Agreed, but if Russia starts bombing the supply convoys from NATO, that would almost certainly invite more direct NATO intervention.  "Russia is bombing humanitarian aid convoys" etc.

All this to say I think the situation is a lot more nuanced than "If NATO fires a single bullet at a Russian it's the end of civilization".  

Obviously Putin would be in a much stronger position if he would have been able to conquer Ukraine within a few days.

Strangely enough, I think this was the intention.  I think the prospect of this war escalating could if nothing else be used to help force the Russians to reevaluate their goals and hasten the end of the war.

Yes I did, and it doesn't follow that nuclear retaliation is immediate. 

Beaufre notes that for piecemeal maneuvers to be effective, they have to be presented as fait accompli – accomplished so quickly that anything but nuclear retaliation would arrive too late to do any good and of course nuclear retaliation would be pointless

Failure to perform the fait accompli means that options other than nuclear retaliation are possible.  

When Putin called that obvious bluff, it would have damaged the credibility and thus the deterrence value of that same statement when applied to NATO members or Taiwan, weakening the effect of US deterrence, and thus potentially encouraging another state (like China) to try to call an American bluff elsewhere (essentially inviting a piecemeal maneuver).

Take this statement and reverse the positions.  If NATO calls Russia's bluff that any and all military assistance to Ukraine would be met with nuclear retaliation, as they have already done, then Russia by this logic is inviting a piecemeal maneuver on the part of NATO.  

Russia is fighting an aggressive war.  NATO can clearly signal via way of action that it has no intention of threatening the existence of the Russian state.  

Ukraine is already in an effectively total war (from their perspective; Russia is not totally mobilized) with Russia.

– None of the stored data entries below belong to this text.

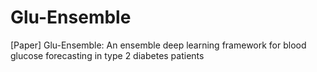 # Glu-Ensemble
[Paper] Glu-Ensemble: An ensemble deep learning framework for blood glucose forecasting in type 2 diabetes patients
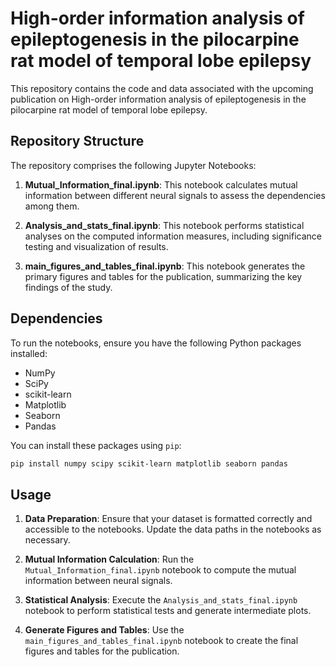 # High-order information analysis of epileptogenesis in the pilocarpine rat model of temporal lobe epilepsy

This repository contains the code and data associated with the upcoming publication on High-order information analysis of epileptogenesis in the pilocarpine rat model of temporal lobe epilepsy.

## Repository Structure

The repository comprises the following Jupyter Notebooks:

1. **Mutual_Information_final.ipynb**: This notebook calculates mutual information between different neural signals to assess the dependencies among them.

2. **Analysis_and_stats_final.ipynb**: This notebook performs statistical analyses on the computed information measures, including significance testing and visualization of results.

3. **main_figures_and_tables_final.ipynb**: This notebook generates the primary figures and tables for the publication, summarizing the key findings of the study.

## Dependencies

To run the notebooks, ensure you have the following Python packages installed:

- NumPy
- SciPy
- scikit-learn
- Matplotlib
- Seaborn
- Pandas

You can install these packages using `pip`:

```bash
pip install numpy scipy scikit-learn matplotlib seaborn pandas
```

## Usage

1. **Data Preparation**: Ensure that your dataset is formatted correctly and accessible to the notebooks. Update the data paths in the notebooks as necessary.

2. **Mutual Information Calculation**: Run the `Mutual_Information_final.ipynb` notebook to compute the mutual information between neural signals.

3. **Statistical Analysis**: Execute the `Analysis_and_stats_final.ipynb` notebook to perform statistical tests and generate intermediate plots.

4. **Generate Figures and Tables**: Use the `main_figures_and_tables_final.ipynb` notebook to create the final figures and tables for the publication.
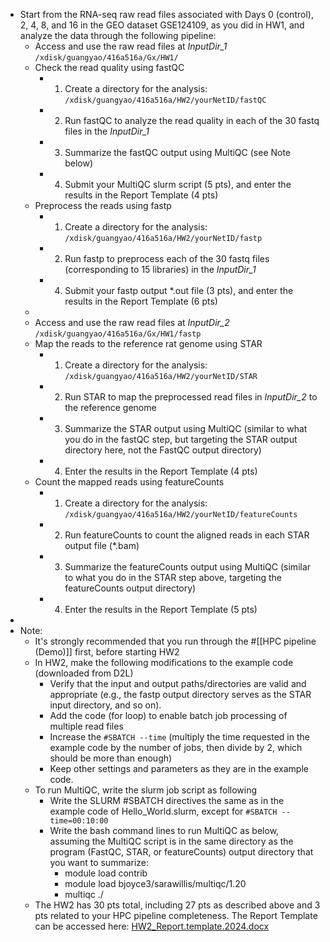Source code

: - Start from the RNA-seq raw read files associated with Days 0 (control), 2, 4, 8, and 16 in the GEO dataset GSE124109, as you did in HW1, and analyze the data through the following pipeline:
	- Access and use the raw read files at *InputDir_1* `/xdisk/guangyao/416a516a/Gx/HW1/`
	- Check the read quality using fastQC
		- 1. Create a directory for the analysis: `/xdisk/guangyao/416a516a/HW2/yourNetID/fastQC`
		- 2. Run fastQC to analyze the read quality in each of the 30 fastq files in the *InputDir_1*
		- 3. Summarize the fastQC output using MultiQC (see Note below)
		- 4. Submit your MultiQC slurm script (5 pts), and enter the results in the Report Template (4 pts)
	- Preprocess the reads using fastp
		- 1. Create a directory for the analysis: `/xdisk/guangyao/416a516a/HW2/yourNetID/fastp`
		- 2. Run fastp to preprocess each of the 30 fastq files (corresponding to 15 libraries) in the *InputDir_1*
		- 4. Submit your fastp output *.out file (3 pts), and enter the results in the Report Template (6 pts)
	-
	- Access and use the raw read files at *InputDir_2* `/xdisk/guangyao/416a516a/Gx/HW1/fastp`
	- Map the reads to the reference rat genome using STAR
		- 1. Create a directory for the analysis: `/xdisk/guangyao/416a516a/HW2/yourNetID/STAR`
		- 2. Run STAR to map the preprocessed read files in *InputDir_2* to the reference genome
		- 3. Summarize the STAR output using MultiQC (similar to what you do in the fastQC step, but targeting the STAR output directory here, not the FastQC output directory)
		- 4. Enter the results in the Report Template (4 pts)
	- Count the mapped reads using featureCounts
		- 1. Create a directory for the analysis: `/xdisk/guangyao/416a516a/HW2/yourNetID/featureCounts`
		- 2. Run featureCounts to count the aligned reads in each STAR output file (*.bam)
		- 3. Summarize the featureCounts output using MultiQC (similar to what you do in the STAR step above, targeting the featureCounts output directory)
		- 4. Enter the results in the Report Template (5 pts)
-
- Note:
	- It's strongly recommended that you run through the #[[HPC pipeline (Demo)]] first, before starting HW2
	- In HW2, make the following modifications to the example code (downloaded from D2L)
		- Verify that the input and output paths/directories are valid and appropriate (e.g., the fastp output directory serves as the STAR input directory, and so on).
		- Add the code (for loop) to enable batch job processing of multiple read files
		- Increase the `#SBATCH --time` (multiply the time requested in the example code by the number of jobs, then divide by 2, which should be more than enough)
		- Keep other settings and parameters as they are in the example code.
	- To run MultiQC, write the slurm job script as following
		- Write the SLURM #SBATCH directives the same as in the example code of Hello_World.slurm, except for `#SBATCH --time=00:10:00`
		- Write the bash command lines to run MultiQC as below, assuming the MultiQC script is in the same directory as the program (FastQC, STAR, or featureCounts) output directory that you want to summarize:
			- module load contrib
			- module load bjoyce3/sarawillis/multiqc/1.20
			- multiqc ./
	- The HW2 has 30 pts total, including 27 pts as described above and 3 pts related to your HPC pipeline completeness. The Report Template can be accessed here: [HW2_Report.template.2024.docx](../assets/HW2_Report.template.2024_1708993559126_0.docx)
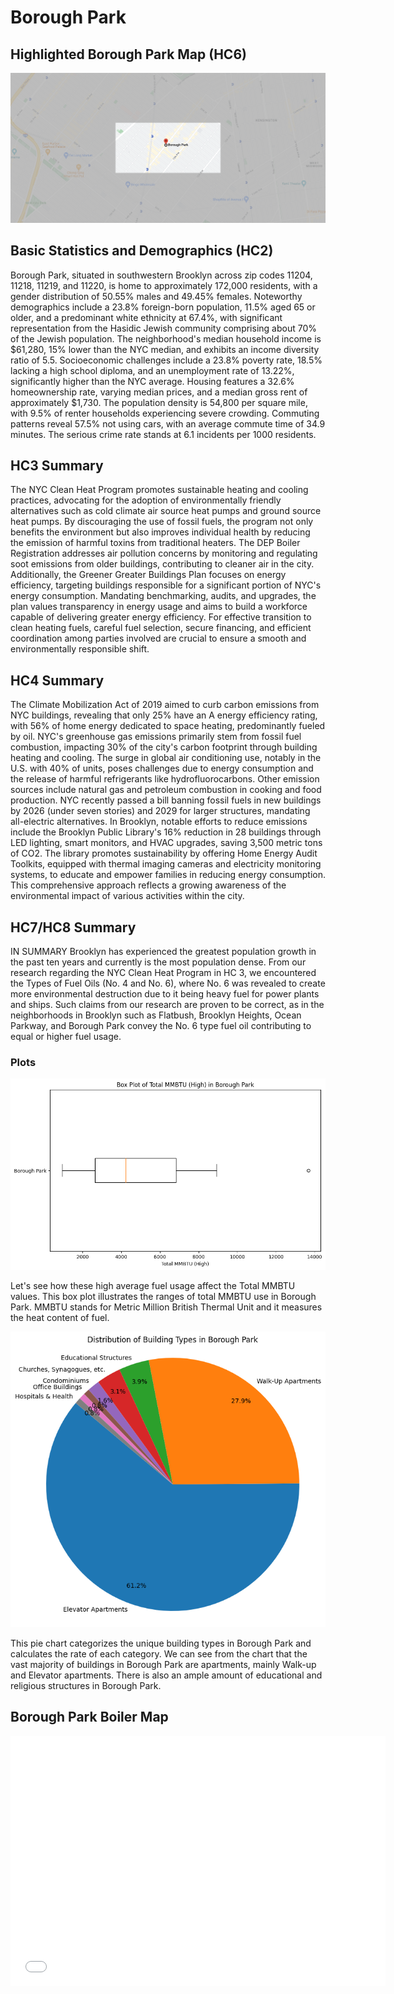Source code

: # Borough Park

## Highlighted Borough Park Map (HC6)

![Highlighted Map](images/highlighted_boroughpark_map.png)


## Basic Statistics and Demographics (HC2)

Borough Park, situated in southwestern Brooklyn across zip codes 11204, 11218, 11219, and 11220, is home to approximately 172,000 residents, with a gender distribution of 50.55% males and 49.45% females. Noteworthy demographics include a 23.8% foreign-born population, 11.5% aged 65 or older, and a predominant white ethnicity at 67.4%, with significant representation from the Hasidic Jewish community comprising about 70% of the Jewish population. The neighborhood's median household income is $61,280, 15% lower than the NYC median, and exhibits an income diversity ratio of 5.5. Socioeconomic challenges include a 23.8% poverty rate, 18.5% lacking a high school diploma, and an unemployment rate of 13.22%, significantly higher than the NYC average. Housing features a 32.6% homeownership rate, varying median prices, and a median gross rent of approximately $1,730. The population density is 54,800 per square mile, with 9.5% of renter households experiencing severe crowding. Commuting patterns reveal 57.5% not using cars, with an average commute time of 34.9 minutes. The serious crime rate stands at 6.1 incidents per 1000 residents.

## HC3 Summary

The NYC Clean Heat Program promotes sustainable heating and cooling practices, advocating for the adoption of environmentally friendly alternatives such as cold climate air source heat pumps and ground source heat pumps. By discouraging the use of fossil fuels, the program not only benefits the environment but also improves individual health by reducing the emission of harmful toxins from traditional heaters. The DEP Boiler Registration addresses air pollution concerns by monitoring and regulating soot emissions from older buildings, contributing to cleaner air in the city. Additionally, the Greener Greater Buildings Plan focuses on energy efficiency, targeting buildings responsible for a significant portion of NYC's energy consumption. Mandating benchmarking, audits, and upgrades, the plan values transparency in energy usage and aims to build a workforce capable of delivering greater energy efficiency. For effective transition to clean heating fuels, careful fuel selection, secure financing, and efficient coordination among parties involved are crucial to ensure a smooth and environmentally responsible shift.

## HC4 Summary
The Climate Mobilization Act of 2019 aimed to curb carbon emissions from NYC buildings, revealing that only 25% have an A energy efficiency rating, with 56% of home energy dedicated to space heating, predominantly fueled by oil. NYC's greenhouse gas emissions primarily stem from fossil fuel combustion, impacting 30% of the city's carbon footprint through building heating and cooling. The surge in global air conditioning use, notably in the U.S. with 40% of units, poses challenges due to energy consumption and the release of harmful refrigerants like hydrofluorocarbons. Other emission sources include natural gas and petroleum combustion in cooking and food production. NYC recently passed a bill banning fossil fuels in new buildings by 2026 (under seven stories) and 2029 for larger structures, mandating all-electric alternatives. In Brooklyn, notable efforts to reduce emissions include the Brooklyn Public Library's 16% reduction in 28 buildings through LED lighting, smart monitors, and HVAC upgrades, saving 3,500 metric tons of CO2. The library promotes sustainability by offering Home Energy Audit Toolkits, equipped with thermal imaging cameras and electricity monitoring systems, to educate and empower families in reducing energy consumption. This comprehensive approach reflects a growing awareness of the environmental impact of various activities within the city.


## HC7/HC8 Summary
IN SUMMARY Brooklyn has experienced the greatest population growth in the past ten years and currently is the most population dense.
From our research regarding the NYC Clean Heat Program in HC 3, we encountered the Types of Fuel Oils (No. 4 and No. 6), where No. 6 was revealed to create more environmental destruction due to it being heavy fuel for power plants and ships. Such claims from our research are proven to be correct, as in the neighborhoods in Brooklyn such as Flatbush, Brooklyn Heights, Ocean Parkway, and Borough Park convey the No. 6 type fuel oil contributing to equal or higher fuel usage.


### Plots

![Box Plot](images/boxplotboroughpark.png)

Let's see how these high average fuel usage affect the Total MMBTU values. This box plot illustrates the ranges of total MMBTU use in Borough Park. MMBTU stands for Metric Million British Thermal Unit and it measures the heat content of fuel.

![Pie Chat](images/piechartboroughpark.png)

This pie chart categorizes the unique building types in Borough Park and calculates the rate of each category. We can see from the chart that the vast majority of buildings in Borough Park are apartments, mainly Walk-up and Elevator apartments. There is also an ample amount of educational and religious structures in Borough Park.

## Borough Park Boiler Map



<dl>
<iframe src="files/boroughparkmap.html" width="600" height="400" frameborder="0" frameborder="0" marginwidth="0" marginheight="0" allowfullscreen></iframe>
</dl>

Russian forces are already targeting Ukrainian civilian centers with the apparent aim of inflicting civilian casualties and making the refugee situation worse.

Involvement here doesn't escalate the situation inside of Ukraine beyond its borders.  I'd rather see counterpoints to my arguments than blanket assertions I didn't read the article or that it "addresses my points".  Please point out exactly where I'm missing something.

Given that Russia's attempt at a fait accompli  in Ukraine has failed, and that the situation already is a total war, I fail to see Russia's logic of nuclear deterrence against NATO involvement.  In a sense, NATO has already crossed the red lines that Russia stated would be considered acts of war, such as economic sanctions and direct military supply.  From the Russian perspective, would NATO intervention really invite a total nuclear response the way that a Russian attack on Poland would?  

NATO intervention and subsequent obliteration of the Russian army seems extremely in the interest of NATO.  This intervention could be covert, limited in scope, and done in piecemeal, but with the effect of resolutely destroying the Russian military over time. A slow steady trickle of first supplies, then limited direct  AA support, with a gradual buildup of force in Ukraine seems to me like it could be used to avoid escalation all the way to nuclear conflict.  At some point, the invasion becomes pointless and the Russians have no option but to withdraw.

In Zelenskyy's latest appeal to congress, he offered an alternative to a No Fly Zone, which is massive support for AA equipment and additional fighters.  By creating pressure for a NFZ, he's bought himself significant AA equipment boosts.